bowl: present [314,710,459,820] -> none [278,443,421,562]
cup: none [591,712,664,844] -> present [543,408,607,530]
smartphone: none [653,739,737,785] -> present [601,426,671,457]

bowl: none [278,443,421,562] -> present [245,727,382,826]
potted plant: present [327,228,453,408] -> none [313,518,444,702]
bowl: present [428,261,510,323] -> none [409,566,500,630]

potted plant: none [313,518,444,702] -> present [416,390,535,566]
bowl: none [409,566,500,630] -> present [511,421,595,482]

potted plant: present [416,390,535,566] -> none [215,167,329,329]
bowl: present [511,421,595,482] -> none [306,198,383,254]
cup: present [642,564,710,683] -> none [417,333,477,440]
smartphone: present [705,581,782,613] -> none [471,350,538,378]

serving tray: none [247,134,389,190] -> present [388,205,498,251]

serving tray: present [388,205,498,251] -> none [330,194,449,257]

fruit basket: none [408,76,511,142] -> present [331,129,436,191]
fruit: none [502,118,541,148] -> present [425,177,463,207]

▸ **Exercise brief**: Set down exactly the lines from the one that contains "bowl: present [511,421,595,482]" to the final line above, both included, and nothing more.

▸ **Reply to the task**:
bowl: present [511,421,595,482] -> none [306,198,383,254]
cup: present [642,564,710,683] -> none [417,333,477,440]
smartphone: present [705,581,782,613] -> none [471,350,538,378]

serving tray: none [247,134,389,190] -> present [388,205,498,251]

serving tray: present [388,205,498,251] -> none [330,194,449,257]

fruit basket: none [408,76,511,142] -> present [331,129,436,191]
fruit: none [502,118,541,148] -> present [425,177,463,207]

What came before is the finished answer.